Required task> Put the classification lines of every entry below into one numbered list, omitting any blank lines. Leave the pictures out of the answer.

Data supplied>
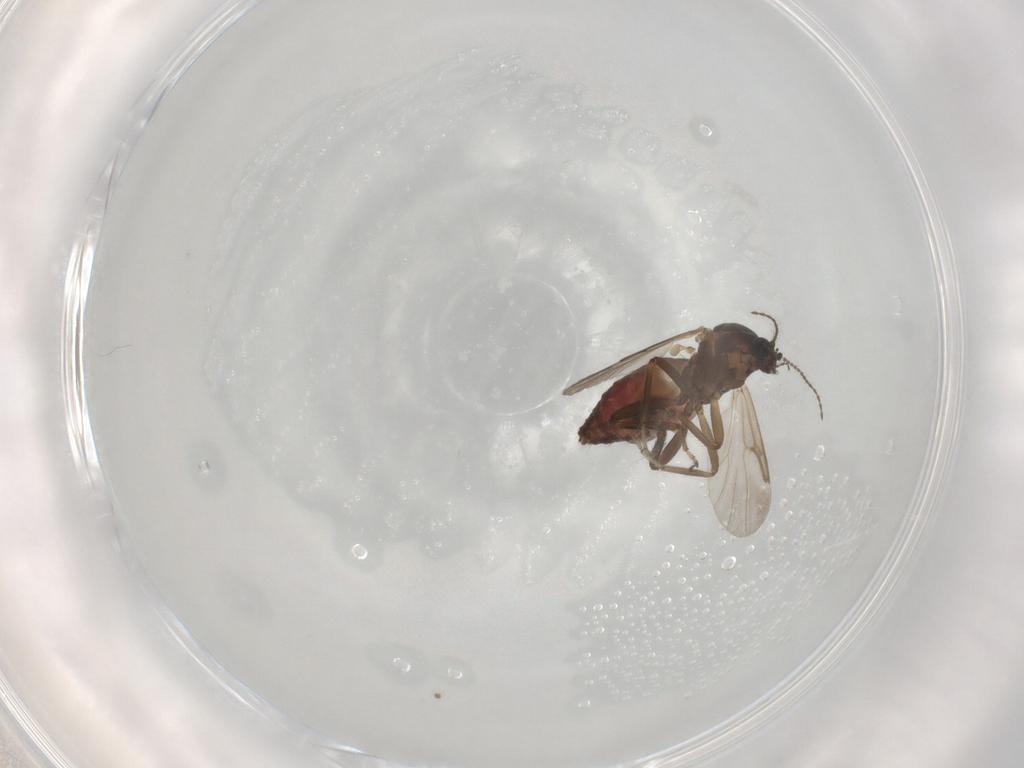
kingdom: Animalia
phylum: Arthropoda
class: Insecta
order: Diptera
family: Ceratopogonidae
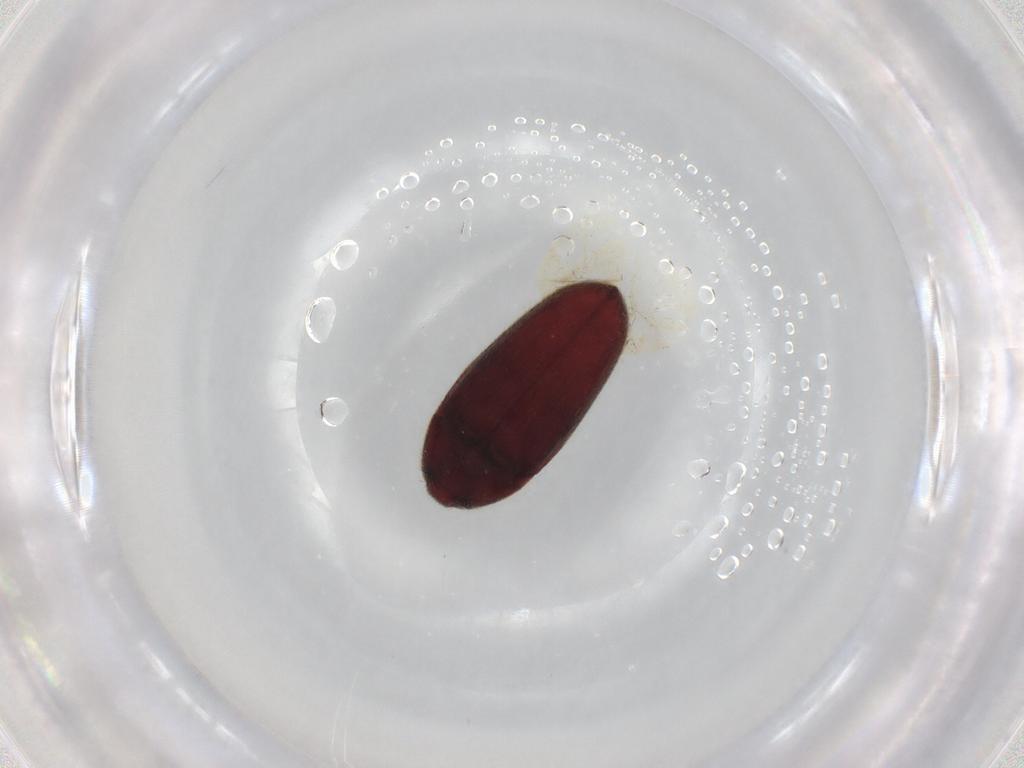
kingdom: Animalia
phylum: Arthropoda
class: Insecta
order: Coleoptera
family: Throscidae
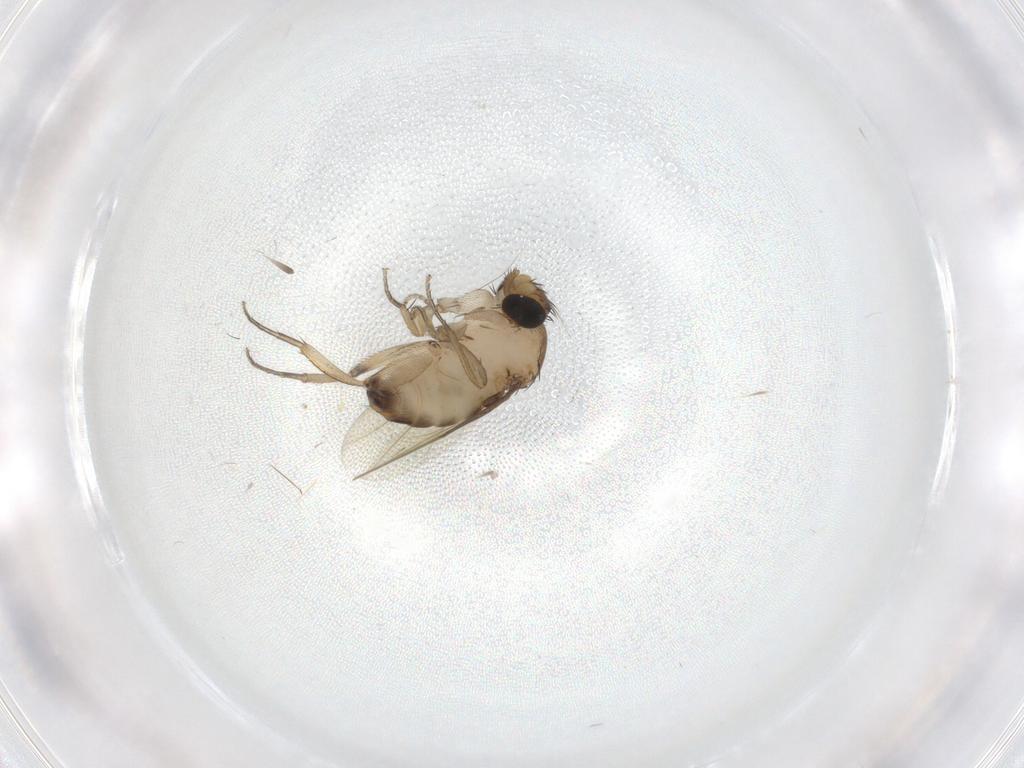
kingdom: Animalia
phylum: Arthropoda
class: Insecta
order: Diptera
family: Phoridae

Exercise answer>
1. kingdom: Animalia
2. phylum: Arthropoda
3. class: Insecta
4. order: Diptera
5. family: Ceratopogonidae
6. kingdom: Animalia
7. phylum: Arthropoda
8. class: Insecta
9. order: Coleoptera
10. family: Throscidae
11. kingdom: Animalia
12. phylum: Arthropoda
13. class: Insecta
14. order: Diptera
15. family: Phoridae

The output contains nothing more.